Your output should be each line from the material below that has the word "mais".
——————
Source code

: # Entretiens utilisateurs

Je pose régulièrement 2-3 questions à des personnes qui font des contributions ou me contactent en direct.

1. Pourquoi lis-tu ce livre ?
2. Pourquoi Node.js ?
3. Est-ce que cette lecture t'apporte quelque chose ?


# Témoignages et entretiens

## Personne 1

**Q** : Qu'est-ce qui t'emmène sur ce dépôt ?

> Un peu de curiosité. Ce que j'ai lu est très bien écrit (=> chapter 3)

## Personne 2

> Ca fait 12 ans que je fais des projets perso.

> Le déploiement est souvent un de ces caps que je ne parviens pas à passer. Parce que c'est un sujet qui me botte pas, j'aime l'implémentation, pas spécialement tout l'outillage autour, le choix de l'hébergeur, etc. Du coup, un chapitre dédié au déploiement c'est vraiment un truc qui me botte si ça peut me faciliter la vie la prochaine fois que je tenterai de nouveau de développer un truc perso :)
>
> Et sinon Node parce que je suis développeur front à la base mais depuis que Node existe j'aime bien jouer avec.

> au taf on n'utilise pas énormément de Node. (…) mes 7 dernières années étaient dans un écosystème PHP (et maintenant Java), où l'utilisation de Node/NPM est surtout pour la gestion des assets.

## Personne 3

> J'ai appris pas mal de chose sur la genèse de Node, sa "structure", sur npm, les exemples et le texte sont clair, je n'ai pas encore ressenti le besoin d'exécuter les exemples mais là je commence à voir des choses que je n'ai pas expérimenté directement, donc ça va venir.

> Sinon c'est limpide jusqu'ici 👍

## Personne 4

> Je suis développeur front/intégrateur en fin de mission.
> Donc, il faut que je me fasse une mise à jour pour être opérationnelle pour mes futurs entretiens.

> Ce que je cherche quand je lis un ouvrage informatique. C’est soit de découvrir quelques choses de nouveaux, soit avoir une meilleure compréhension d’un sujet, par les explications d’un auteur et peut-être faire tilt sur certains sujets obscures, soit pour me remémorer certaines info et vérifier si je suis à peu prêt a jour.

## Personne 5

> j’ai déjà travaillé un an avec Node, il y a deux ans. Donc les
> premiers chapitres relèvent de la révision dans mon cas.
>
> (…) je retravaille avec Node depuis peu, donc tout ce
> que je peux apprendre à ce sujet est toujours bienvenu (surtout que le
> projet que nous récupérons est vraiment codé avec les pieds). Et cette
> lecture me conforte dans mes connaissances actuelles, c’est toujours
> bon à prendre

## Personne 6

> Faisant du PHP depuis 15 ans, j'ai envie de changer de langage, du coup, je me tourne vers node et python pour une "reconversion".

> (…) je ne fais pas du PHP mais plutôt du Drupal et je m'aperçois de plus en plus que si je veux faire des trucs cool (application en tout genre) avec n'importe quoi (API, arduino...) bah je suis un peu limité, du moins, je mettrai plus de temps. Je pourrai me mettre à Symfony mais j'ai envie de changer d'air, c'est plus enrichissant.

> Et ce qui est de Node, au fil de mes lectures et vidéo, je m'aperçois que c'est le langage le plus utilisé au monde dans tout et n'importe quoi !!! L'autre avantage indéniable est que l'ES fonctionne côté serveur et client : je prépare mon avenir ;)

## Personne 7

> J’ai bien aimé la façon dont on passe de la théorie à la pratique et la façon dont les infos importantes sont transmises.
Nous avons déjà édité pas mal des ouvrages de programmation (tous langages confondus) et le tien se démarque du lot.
——————
* TASK ANSWER:
> Et sinon Node parce que je suis développeur front à la base mais depuis que Node existe j'aime bien jouer avec.
> J'ai appris pas mal de chose sur la genèse de Node, sa "structure", sur npm, les exemples et le texte sont clair, je n'ai pas encore ressenti le besoin d'exécuter les exemples mais là je commence à voir des choses que je n'ai pas expérimenté directement, donc ça va venir.
> (…) je ne fais pas du PHP mais plutôt du Drupal et je m'aperçois de plus en plus que si je veux faire des trucs cool (application en tout genre) avec n'importe quoi (API, arduino...) bah je suis un peu limité, du moins, je mettrai plus de temps. Je pourrai me mettre à Symfony mais j'ai envie de changer d'air, c'est plus enrichissant.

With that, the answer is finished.